Qual a relevância disso tudo para o atual momento que vivemos? Acreditamos que a relevância resida no fato de que a disputa política atual se dê em torno da ética. Isto é, em torno da disputa pelo ethos a partir do qual nos relacionaremos com o mundo. Há muitas possibilidades, a maioria delas beligerante, que buscam na eliminação do outro ou na imposição de sua própria moral a solução dos conflitos e das divergências. O ethos que propomos aqui é o da errância, aquele que não busca solucionar os conflitos, mas vivenciá-los na sua máxima intensidade, esgotá-los. O paradoxo insolúvel dessa perspectiva, contudo, se dá no seu encontro com o fascismo e a intolerância. Mas mesmo nesses casos, esta ética não almeja eliminar estes supostos inimigos, tão somente solapar sua pretensão de verdade, universalidade, eternidade e todos os outros traços ideológicos com os quais possam se revestir.

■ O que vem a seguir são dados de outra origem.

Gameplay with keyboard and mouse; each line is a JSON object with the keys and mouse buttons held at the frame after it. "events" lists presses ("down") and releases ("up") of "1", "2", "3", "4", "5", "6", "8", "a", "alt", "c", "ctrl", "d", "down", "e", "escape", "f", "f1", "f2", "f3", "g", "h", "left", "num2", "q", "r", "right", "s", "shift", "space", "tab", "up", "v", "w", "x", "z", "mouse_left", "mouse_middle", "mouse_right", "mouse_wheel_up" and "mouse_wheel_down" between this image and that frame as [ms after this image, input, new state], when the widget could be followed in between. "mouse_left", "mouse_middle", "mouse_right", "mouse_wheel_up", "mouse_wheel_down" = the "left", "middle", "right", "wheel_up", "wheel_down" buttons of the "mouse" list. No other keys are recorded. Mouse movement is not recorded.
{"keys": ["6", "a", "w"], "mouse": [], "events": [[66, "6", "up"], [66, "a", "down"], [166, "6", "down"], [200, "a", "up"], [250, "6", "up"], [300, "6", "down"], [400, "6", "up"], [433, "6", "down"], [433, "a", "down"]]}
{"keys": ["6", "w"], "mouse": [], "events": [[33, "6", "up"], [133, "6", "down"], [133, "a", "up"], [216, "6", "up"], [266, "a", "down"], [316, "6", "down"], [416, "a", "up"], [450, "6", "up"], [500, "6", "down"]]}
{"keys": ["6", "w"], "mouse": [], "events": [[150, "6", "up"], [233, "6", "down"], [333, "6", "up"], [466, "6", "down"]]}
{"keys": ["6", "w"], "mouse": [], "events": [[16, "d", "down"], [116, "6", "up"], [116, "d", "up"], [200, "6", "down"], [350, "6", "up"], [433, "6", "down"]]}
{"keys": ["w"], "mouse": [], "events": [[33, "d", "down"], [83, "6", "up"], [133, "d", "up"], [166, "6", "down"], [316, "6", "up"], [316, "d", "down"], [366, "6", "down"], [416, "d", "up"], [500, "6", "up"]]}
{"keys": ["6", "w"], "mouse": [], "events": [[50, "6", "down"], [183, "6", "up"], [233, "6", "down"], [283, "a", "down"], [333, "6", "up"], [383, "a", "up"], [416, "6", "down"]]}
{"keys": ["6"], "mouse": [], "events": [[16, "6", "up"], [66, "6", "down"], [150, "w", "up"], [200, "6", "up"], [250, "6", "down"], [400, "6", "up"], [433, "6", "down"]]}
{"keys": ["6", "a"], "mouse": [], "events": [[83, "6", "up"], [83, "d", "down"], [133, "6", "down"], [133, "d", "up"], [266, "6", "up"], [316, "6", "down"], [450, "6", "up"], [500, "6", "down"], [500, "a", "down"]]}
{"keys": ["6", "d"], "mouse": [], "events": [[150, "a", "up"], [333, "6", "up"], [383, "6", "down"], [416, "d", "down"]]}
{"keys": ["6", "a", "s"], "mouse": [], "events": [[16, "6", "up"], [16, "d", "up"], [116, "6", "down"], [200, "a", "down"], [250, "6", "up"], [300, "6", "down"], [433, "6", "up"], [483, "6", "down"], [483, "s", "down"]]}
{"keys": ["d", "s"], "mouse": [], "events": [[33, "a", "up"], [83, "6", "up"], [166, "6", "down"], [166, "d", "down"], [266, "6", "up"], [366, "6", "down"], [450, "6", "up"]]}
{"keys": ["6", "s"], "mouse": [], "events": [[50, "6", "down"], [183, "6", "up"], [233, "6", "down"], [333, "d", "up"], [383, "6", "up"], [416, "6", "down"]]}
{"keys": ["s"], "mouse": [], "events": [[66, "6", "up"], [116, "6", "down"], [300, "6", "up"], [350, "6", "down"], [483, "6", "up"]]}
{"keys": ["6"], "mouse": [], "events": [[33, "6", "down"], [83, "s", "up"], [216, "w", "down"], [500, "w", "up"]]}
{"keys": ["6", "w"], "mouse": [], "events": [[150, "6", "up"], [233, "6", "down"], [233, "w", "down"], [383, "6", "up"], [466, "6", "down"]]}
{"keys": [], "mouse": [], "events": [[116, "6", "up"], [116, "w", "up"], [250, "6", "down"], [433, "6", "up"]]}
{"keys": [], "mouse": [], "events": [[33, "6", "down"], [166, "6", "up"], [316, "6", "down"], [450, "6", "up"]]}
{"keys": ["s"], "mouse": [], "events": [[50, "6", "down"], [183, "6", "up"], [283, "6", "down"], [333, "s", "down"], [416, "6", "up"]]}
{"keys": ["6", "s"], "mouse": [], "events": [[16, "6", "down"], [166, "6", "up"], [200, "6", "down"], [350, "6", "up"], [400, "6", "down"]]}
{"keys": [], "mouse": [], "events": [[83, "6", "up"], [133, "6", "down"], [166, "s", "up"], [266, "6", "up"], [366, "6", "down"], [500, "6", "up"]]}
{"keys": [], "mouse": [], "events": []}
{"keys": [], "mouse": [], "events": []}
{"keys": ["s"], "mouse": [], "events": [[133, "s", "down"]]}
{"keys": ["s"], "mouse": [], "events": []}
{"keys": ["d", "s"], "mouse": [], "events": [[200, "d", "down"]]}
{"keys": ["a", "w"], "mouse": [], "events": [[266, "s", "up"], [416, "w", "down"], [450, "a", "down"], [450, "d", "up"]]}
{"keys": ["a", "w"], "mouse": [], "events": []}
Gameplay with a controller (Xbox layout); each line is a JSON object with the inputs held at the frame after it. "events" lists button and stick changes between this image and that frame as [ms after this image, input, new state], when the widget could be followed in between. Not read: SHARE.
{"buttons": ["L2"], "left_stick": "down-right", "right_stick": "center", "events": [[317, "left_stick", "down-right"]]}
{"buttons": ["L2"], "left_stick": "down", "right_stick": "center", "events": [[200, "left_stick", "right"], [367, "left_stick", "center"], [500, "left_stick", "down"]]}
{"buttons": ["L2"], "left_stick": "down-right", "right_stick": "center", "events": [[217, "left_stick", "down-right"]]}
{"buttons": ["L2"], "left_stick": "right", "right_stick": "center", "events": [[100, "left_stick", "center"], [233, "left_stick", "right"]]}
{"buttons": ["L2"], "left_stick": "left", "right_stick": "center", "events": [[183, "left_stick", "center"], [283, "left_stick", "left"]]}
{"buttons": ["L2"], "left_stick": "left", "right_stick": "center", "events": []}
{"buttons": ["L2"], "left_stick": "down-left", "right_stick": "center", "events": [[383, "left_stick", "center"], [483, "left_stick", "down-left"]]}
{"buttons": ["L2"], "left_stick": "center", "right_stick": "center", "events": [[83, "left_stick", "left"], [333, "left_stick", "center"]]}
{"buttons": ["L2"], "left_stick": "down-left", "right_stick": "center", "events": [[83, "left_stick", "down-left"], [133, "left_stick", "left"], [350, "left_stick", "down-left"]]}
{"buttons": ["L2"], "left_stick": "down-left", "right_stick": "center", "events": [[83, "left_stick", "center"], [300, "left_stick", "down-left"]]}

Não há fascismo sem pretensão de verdade universal. Com isso, uma ética da errância não procura afirmar-se como “certa”, ao invés disso, apenas restituir a igualdade originária de todos os estilos possíveis de se viver, isto é, restituir aos viveres sua pluralidade e sua errância constitutivas. Entendemos assim que, o que estamos vivendo ultimamente é a ignorância de que o saber pouco sabe, de que o viver – diferentemente do navegar – não é preciso, mas errante. A Grande Mídia, como a maior difusora de verdades, é o grande sujeito fascista de hoje. É ela que, em grande parte, está destituindo da subjetividade sua potência, isto é, sua errância. Uma sociedade massificada, cada vez mais satisfeita de si e com menos dúvidas do que certezas é uma nação que sabe. E quem sabe não precisa refletir. Quem não reflete não precisa se espantar nem se expandir. Quem não se espanta não precisa ser modesto. Quem não é modesto pode impor sua moral. Quem impõe sua moral não é ético. Quem não é ético não pode ser político. Quem não é político é fascista. Quem é fascista mata ou deixa morrer. Se o amor e o viver deixam de ser os fundamentos primeiros da vida, que espaço restará à humanidade? NÓS não sabemos. Já não estamos entendendo nada.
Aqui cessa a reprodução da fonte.